• [TASK OBJECTIVE]:
Each line of the records containing "Такси" is to be copied out and returned.

SUPPLIED DATA section start

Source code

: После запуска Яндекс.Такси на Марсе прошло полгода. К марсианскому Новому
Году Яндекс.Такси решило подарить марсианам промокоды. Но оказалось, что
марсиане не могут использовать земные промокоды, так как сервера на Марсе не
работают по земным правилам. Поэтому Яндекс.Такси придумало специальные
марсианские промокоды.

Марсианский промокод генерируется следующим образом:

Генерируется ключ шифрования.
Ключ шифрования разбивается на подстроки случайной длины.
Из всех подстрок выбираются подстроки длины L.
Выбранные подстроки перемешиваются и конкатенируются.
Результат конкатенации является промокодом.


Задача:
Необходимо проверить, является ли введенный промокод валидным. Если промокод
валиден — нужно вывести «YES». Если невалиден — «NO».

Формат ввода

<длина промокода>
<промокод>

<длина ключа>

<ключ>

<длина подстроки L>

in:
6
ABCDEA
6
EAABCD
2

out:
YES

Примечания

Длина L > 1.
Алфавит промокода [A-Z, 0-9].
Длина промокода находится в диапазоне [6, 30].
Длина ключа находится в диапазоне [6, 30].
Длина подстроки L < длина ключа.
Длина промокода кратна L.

SUPPLIED DATA section end

• [OUTPUT OF THE TASK]:
: После запуска Яндекс.Такси на Марсе прошло полгода. К марсианскому Новому
Году Яндекс.Такси решило подарить марсианам промокоды. Но оказалось, что
работают по земным правилам. Поэтому Яндекс.Такси придумало специальные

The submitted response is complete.